:: What is expected ::
Reproduce the lines below character for character, from the first one through the line containing "genus: Primula", including both of these lines.

:: Provided information ::
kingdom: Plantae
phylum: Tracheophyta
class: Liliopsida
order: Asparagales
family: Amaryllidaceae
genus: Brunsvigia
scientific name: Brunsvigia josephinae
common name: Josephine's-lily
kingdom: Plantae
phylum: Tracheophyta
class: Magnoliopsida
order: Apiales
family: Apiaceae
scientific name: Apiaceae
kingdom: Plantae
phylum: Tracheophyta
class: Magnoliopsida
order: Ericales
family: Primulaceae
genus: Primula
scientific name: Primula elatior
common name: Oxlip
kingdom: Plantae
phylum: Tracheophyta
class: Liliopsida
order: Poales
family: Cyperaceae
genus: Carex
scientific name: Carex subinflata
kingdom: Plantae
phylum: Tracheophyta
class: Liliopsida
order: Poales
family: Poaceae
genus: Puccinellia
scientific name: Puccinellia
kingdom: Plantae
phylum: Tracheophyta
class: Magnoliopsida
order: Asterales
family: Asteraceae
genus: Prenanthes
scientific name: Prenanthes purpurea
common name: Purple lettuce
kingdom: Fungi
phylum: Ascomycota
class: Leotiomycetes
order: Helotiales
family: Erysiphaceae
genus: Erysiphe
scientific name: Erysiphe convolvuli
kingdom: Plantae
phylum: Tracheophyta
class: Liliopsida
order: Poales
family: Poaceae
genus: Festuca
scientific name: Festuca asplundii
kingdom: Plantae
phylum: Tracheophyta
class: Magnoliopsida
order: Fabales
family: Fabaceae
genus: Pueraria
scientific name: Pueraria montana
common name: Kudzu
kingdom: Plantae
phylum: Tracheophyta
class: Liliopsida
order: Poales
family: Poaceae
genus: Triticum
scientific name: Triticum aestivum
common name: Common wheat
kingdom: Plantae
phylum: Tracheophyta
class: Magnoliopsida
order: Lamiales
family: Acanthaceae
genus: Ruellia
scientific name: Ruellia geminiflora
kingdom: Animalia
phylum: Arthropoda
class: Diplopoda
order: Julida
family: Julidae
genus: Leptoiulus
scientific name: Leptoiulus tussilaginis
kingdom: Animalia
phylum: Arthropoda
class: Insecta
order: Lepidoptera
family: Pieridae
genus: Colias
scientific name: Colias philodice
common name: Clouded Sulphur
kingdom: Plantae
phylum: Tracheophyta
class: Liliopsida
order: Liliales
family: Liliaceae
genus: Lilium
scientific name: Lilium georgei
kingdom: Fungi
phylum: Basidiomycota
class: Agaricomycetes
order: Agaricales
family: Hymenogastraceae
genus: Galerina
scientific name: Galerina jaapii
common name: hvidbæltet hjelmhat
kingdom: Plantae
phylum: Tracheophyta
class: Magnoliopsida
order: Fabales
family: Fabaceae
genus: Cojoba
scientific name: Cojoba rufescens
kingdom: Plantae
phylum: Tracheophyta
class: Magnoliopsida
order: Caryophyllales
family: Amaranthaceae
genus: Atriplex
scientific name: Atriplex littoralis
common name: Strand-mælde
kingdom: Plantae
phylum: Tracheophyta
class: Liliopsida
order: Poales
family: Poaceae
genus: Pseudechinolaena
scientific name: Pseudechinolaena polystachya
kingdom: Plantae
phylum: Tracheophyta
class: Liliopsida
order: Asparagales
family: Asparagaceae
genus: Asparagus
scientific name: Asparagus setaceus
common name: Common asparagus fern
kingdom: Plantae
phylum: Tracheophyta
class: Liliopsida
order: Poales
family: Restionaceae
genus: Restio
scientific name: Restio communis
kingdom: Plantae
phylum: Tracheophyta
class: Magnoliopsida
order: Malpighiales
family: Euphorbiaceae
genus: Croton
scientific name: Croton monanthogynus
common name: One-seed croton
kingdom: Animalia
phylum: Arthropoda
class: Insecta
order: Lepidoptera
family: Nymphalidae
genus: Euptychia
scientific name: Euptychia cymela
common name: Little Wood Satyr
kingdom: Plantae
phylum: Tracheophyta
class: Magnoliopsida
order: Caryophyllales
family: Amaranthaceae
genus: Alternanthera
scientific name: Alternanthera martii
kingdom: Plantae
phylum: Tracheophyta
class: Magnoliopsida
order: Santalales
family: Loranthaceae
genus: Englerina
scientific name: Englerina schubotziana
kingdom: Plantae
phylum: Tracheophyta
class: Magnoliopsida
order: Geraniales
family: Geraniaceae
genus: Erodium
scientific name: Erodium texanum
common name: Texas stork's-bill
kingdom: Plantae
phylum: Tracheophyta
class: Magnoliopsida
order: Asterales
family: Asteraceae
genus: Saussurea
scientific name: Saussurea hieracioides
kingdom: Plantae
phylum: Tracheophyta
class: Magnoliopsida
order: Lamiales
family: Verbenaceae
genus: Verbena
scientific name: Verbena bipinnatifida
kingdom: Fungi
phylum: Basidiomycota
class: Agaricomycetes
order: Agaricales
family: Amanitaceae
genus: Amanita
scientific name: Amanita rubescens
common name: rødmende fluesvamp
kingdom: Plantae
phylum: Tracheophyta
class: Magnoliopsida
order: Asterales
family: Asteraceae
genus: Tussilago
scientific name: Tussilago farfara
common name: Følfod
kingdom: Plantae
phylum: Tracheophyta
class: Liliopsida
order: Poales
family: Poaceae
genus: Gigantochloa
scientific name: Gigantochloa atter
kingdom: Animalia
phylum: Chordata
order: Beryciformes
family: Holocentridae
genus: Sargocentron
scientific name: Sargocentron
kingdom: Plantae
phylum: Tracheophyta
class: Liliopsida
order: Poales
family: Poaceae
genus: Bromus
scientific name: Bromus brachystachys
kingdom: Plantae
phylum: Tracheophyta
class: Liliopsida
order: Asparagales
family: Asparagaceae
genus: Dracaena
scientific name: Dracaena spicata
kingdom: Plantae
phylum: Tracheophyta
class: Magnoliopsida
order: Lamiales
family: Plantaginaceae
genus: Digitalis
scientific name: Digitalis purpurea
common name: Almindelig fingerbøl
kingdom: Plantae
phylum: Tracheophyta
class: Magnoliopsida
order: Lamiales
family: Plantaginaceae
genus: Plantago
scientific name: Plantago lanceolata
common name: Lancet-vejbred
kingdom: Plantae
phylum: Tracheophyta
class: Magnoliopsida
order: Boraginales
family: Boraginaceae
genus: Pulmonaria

:: Written response ::
kingdom: Plantae
phylum: Tracheophyta
class: Liliopsida
order: Asparagales
family: Amaryllidaceae
genus: Brunsvigia
scientific name: Brunsvigia josephinae
common name: Josephine's-lily
kingdom: Plantae
phylum: Tracheophyta
class: Magnoliopsida
order: Apiales
family: Apiaceae
scientific name: Apiaceae
kingdom: Plantae
phylum: Tracheophyta
class: Magnoliopsida
order: Ericales
family: Primulaceae
genus: Primula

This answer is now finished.